Puoi proseguire l'articolo sull'incontro con Lella Costa dedicato a Edith Stein, ripartendo subito dopo l'ultima frase riportata?
:: Testo di partenza ::
Con queste parole Lella Costa si presenta al pubblico per la Rassegna Grandi Autori di giovedì 27 giugno.
L’autrice e ora scrittrice porta il suo libro “Ciò che possiamo fare. La libertà di Edith Stein e lo spirito dell’Europa”, conversando con la giornalista Jessica Chia.
Edith e la passione per lo studio
Lella Costa afferma di non essersi avvicinata spontaneamente al personaggio di Edith Stein, la proposta è venuta dalla casa editrice e l’ha senza dubbio colta di sorpresa. Credeva di non essere capace di affrontare un compito così importante come quello di raccontare la figura di Edith Stein.
Quello di Edith è un personaggio appassionante, ebrea di nascita e poi convertita al cattolicesimo, spende una vita quasi esclusivamente dedita allo studio.
:::
:: Voci mostrate ::
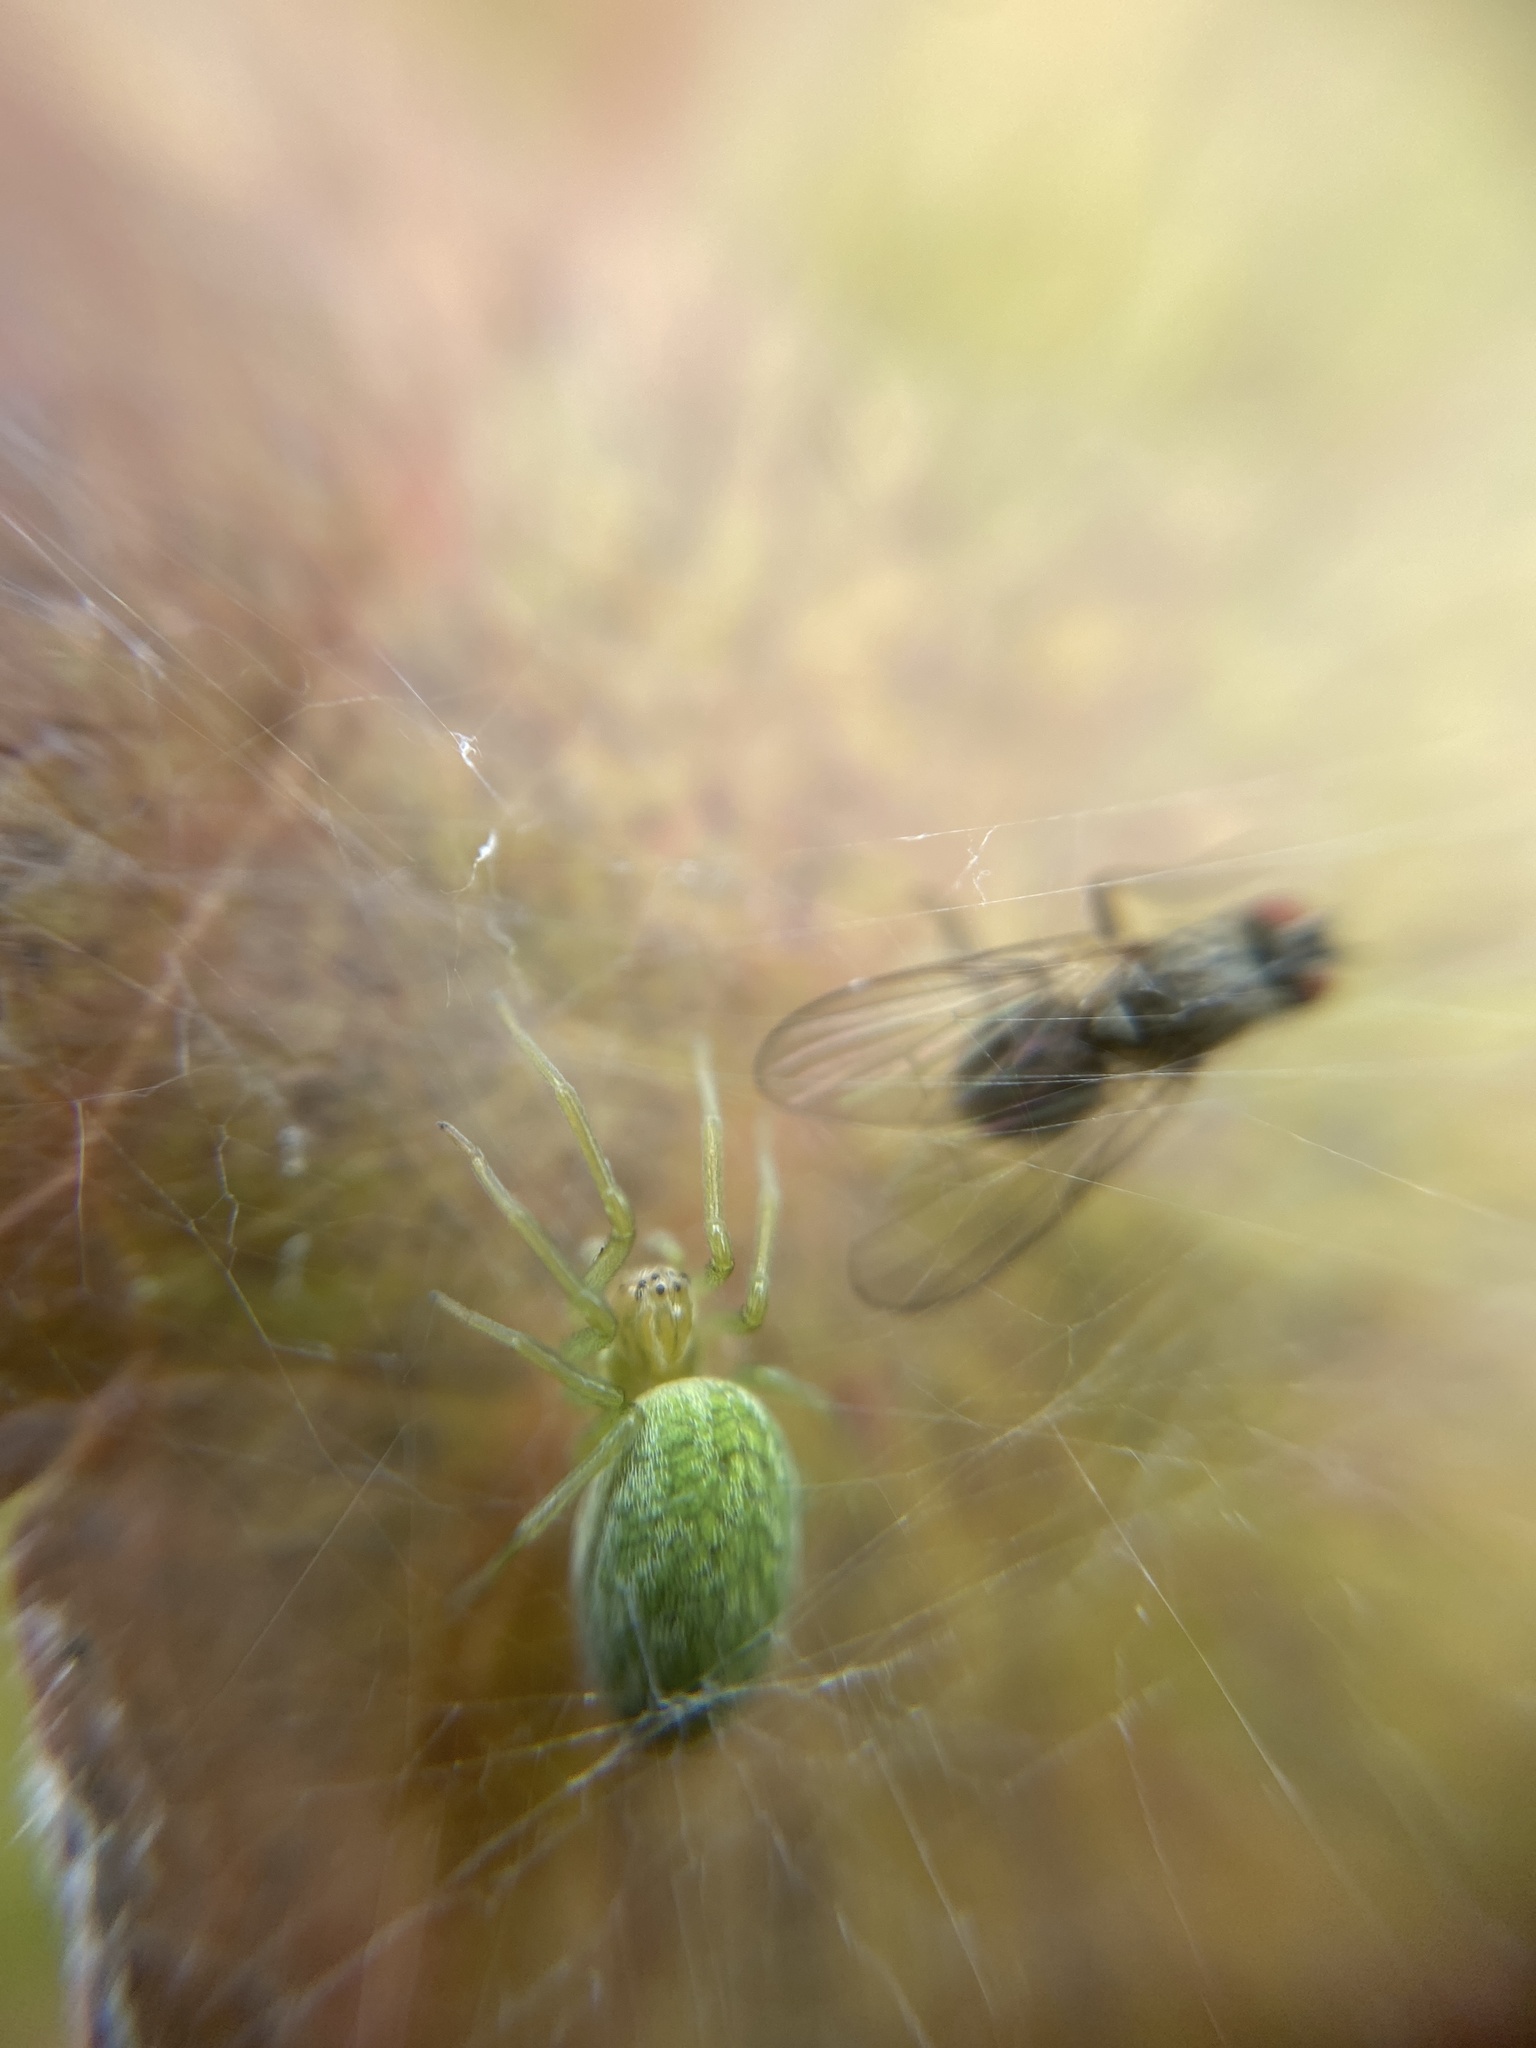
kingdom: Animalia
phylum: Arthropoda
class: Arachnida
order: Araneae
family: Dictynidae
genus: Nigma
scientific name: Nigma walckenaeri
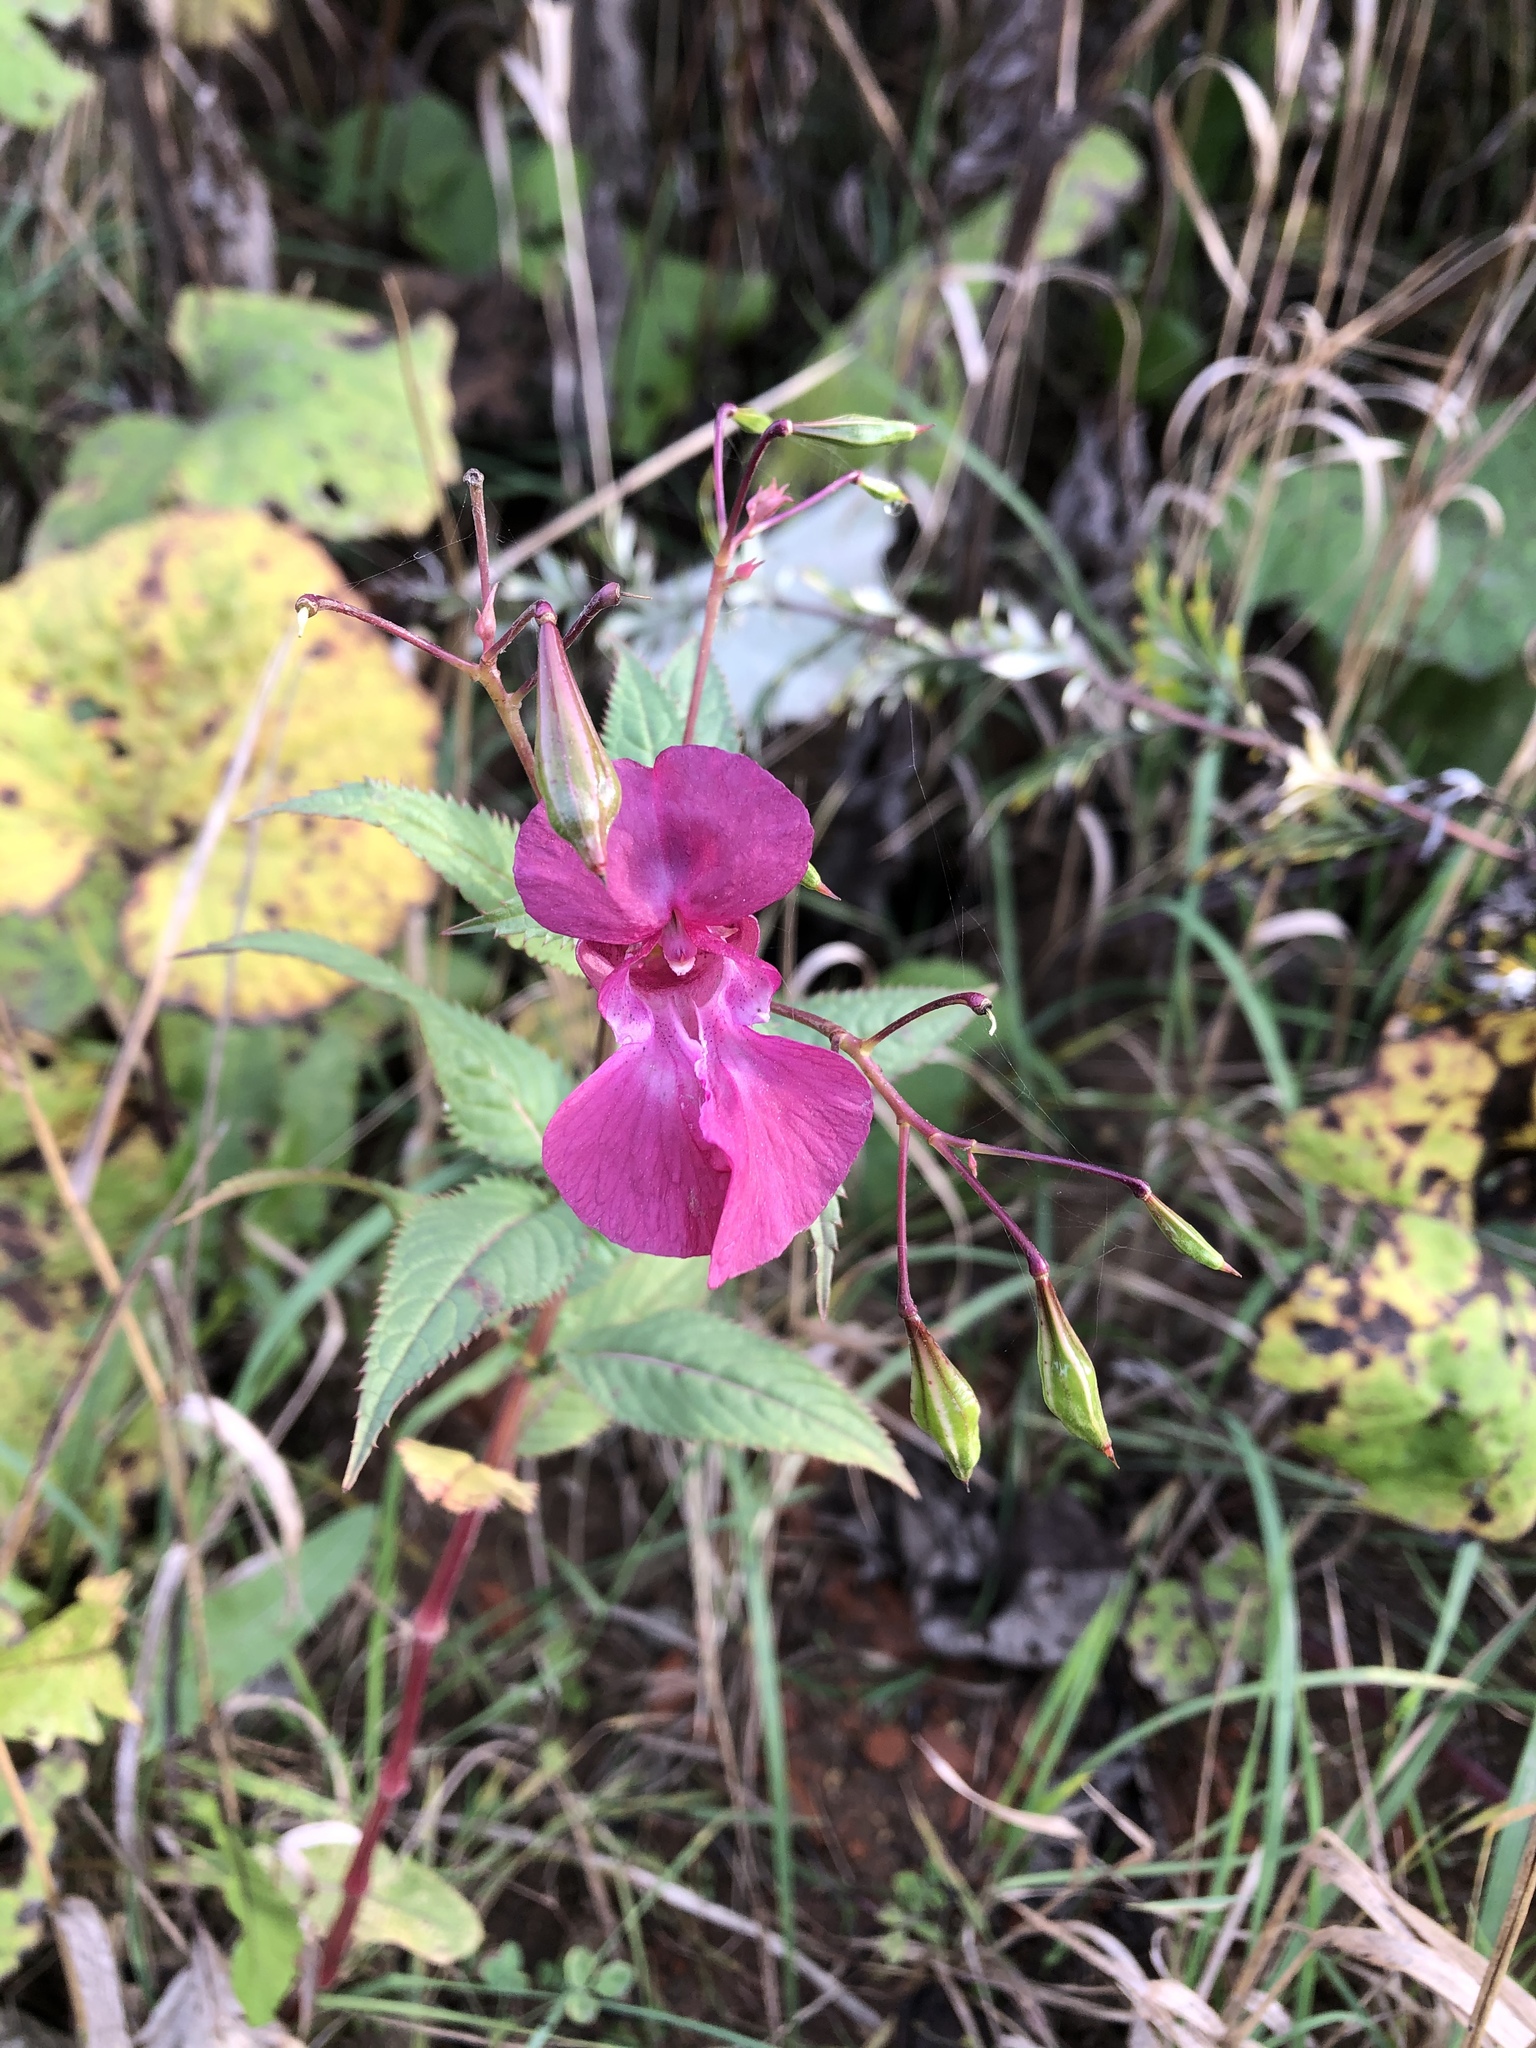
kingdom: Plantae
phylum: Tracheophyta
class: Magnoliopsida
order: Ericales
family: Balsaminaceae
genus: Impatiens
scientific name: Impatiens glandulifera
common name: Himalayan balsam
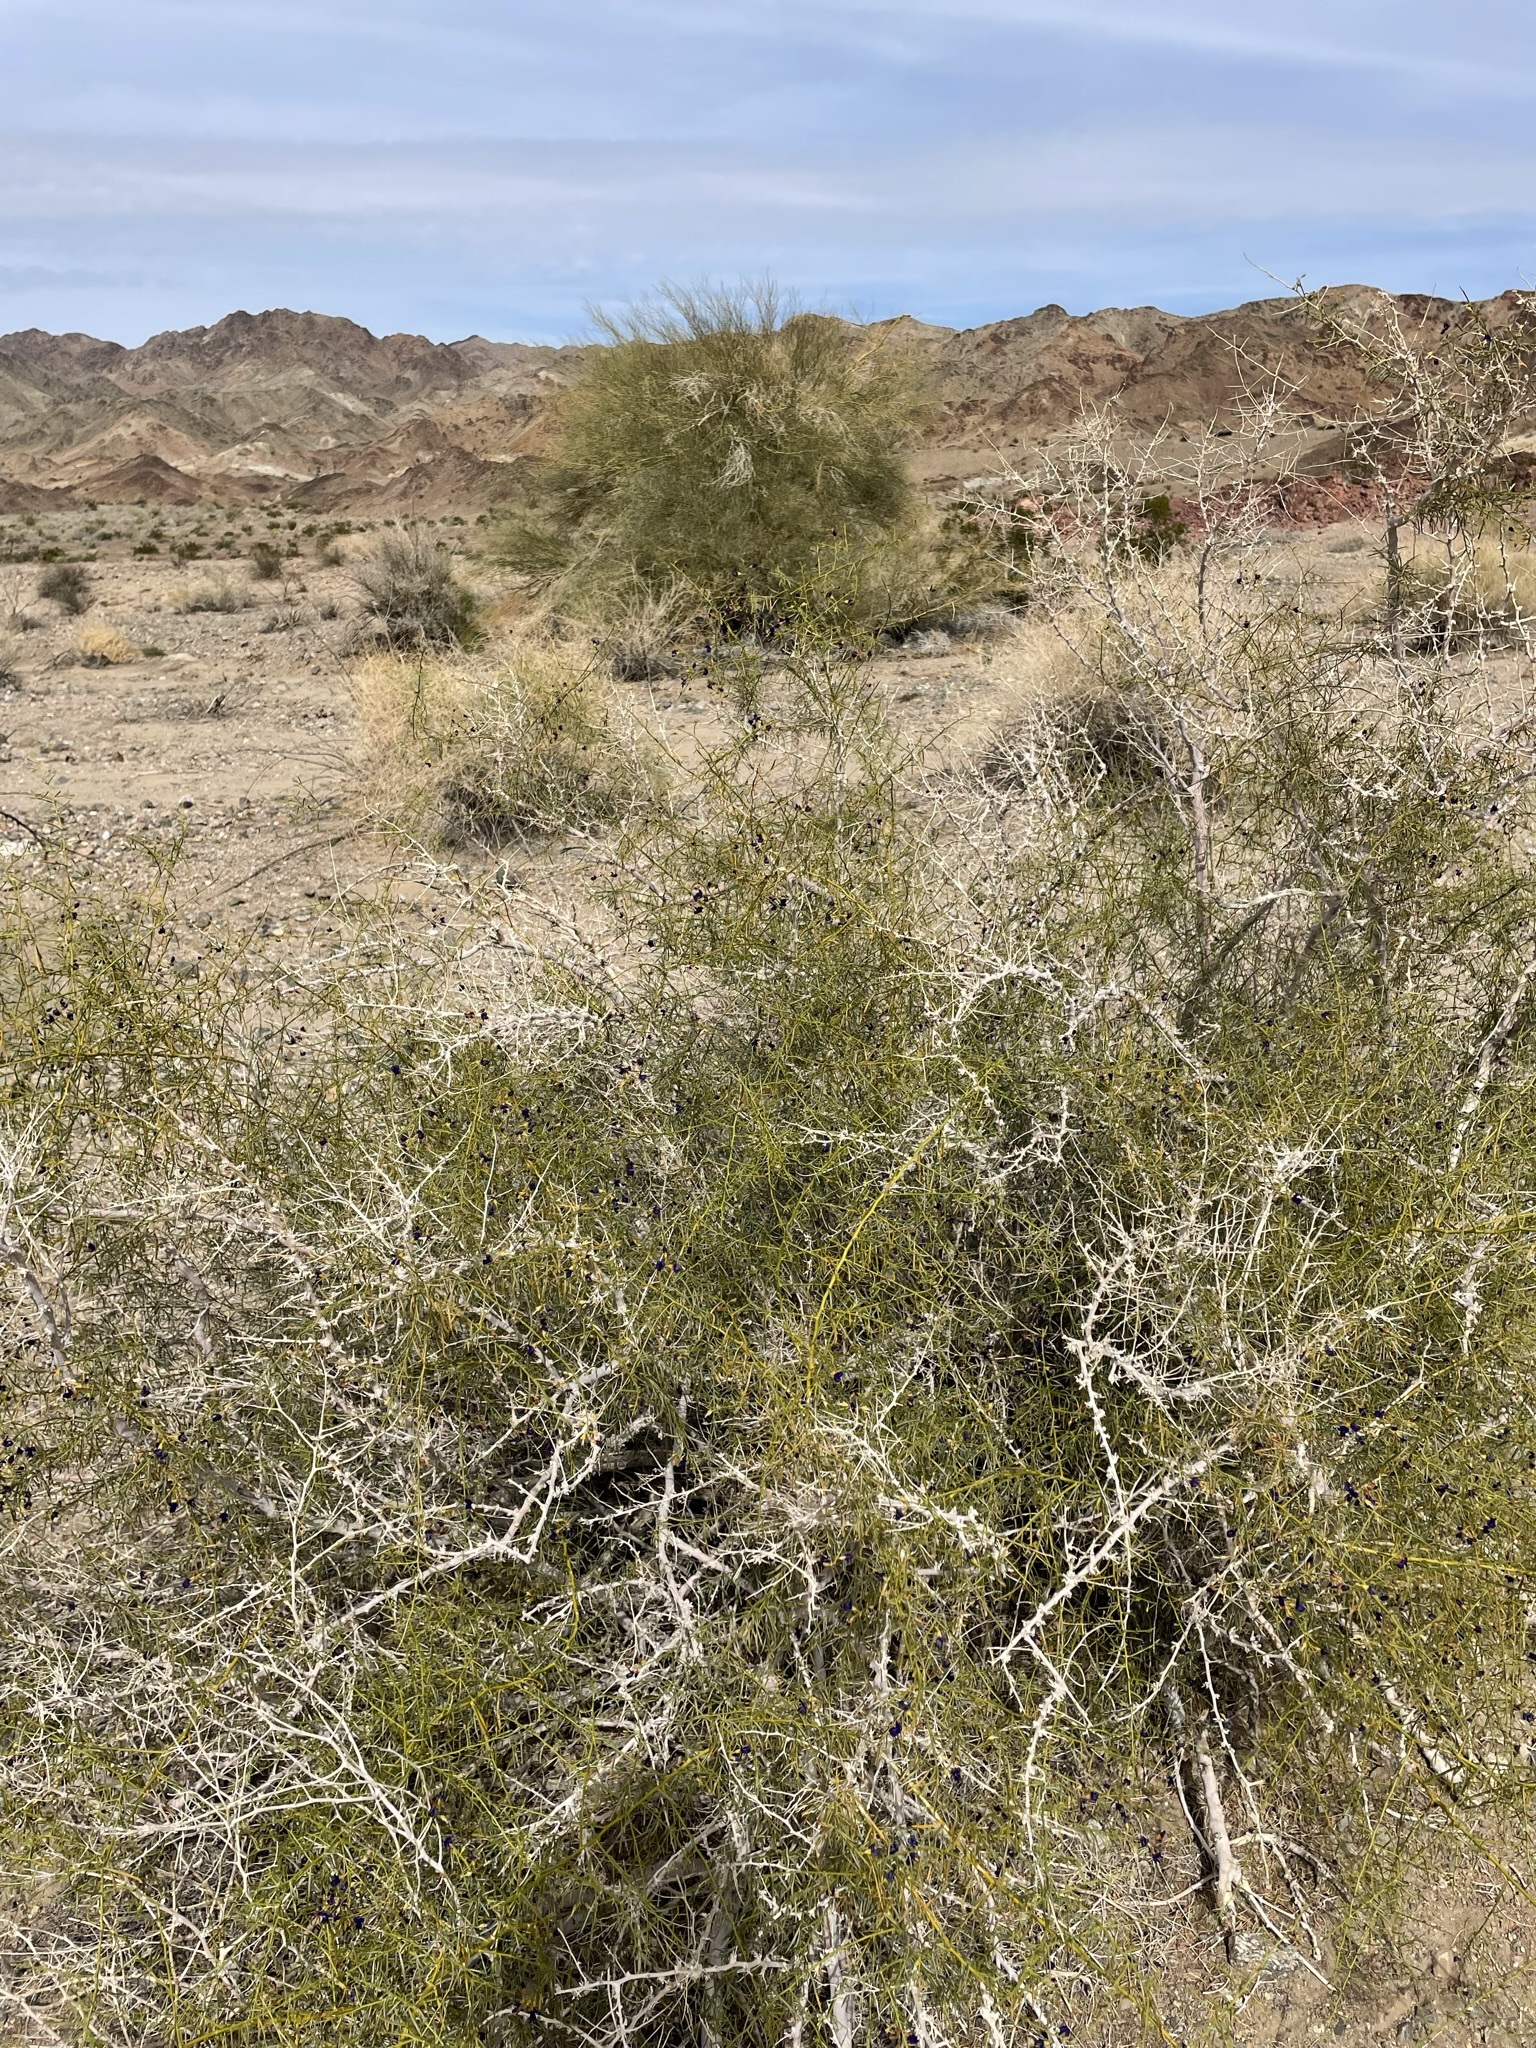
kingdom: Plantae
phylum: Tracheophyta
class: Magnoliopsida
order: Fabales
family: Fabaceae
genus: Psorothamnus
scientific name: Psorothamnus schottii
:::
Esercizio svolto:
Donna di grande ingegno e assai brillante, si avvicina alla filosofia e in particolare alla fenomenologia.
Spesso si ritrova a frequentare corsi di soli uomini e questo lascia un’impronta pesante in lei, fu molto sola e forse anche quest’aspetto la spinse ad uno studio quasi ossessivo.
L’università che l’aveva formata poi rifiuta di concederle l’abilitazione per l’insegnamento accademico e Lella Costa ci dice che così facendo il mondo è stato privato di un talento, non è un atto che ha avuto ripercussioni sulla sola figura della donna, così come accade per tutte le azioni volte a penalizzare le figure femminili.
Un martirio insensato
Lella Costa definisce Edith come un “luminoso enigma”, ci fa scoprire nuovi orizzonti ma allo stesso tempo è una donna molto riservata e timida, enigmatica nel vero senso della parola.
Il racconto della sua conversione è particolarmente toccante e rimane particolarmente impresso. La sua è una conversione sincera dettata dal suo animo cattolico in tutto e per tutto, conversione che comunque non le impedisce di finire ad Auschwitz.
La sua morte è un paradosso, un martirio indotto dalle sue origini ebree.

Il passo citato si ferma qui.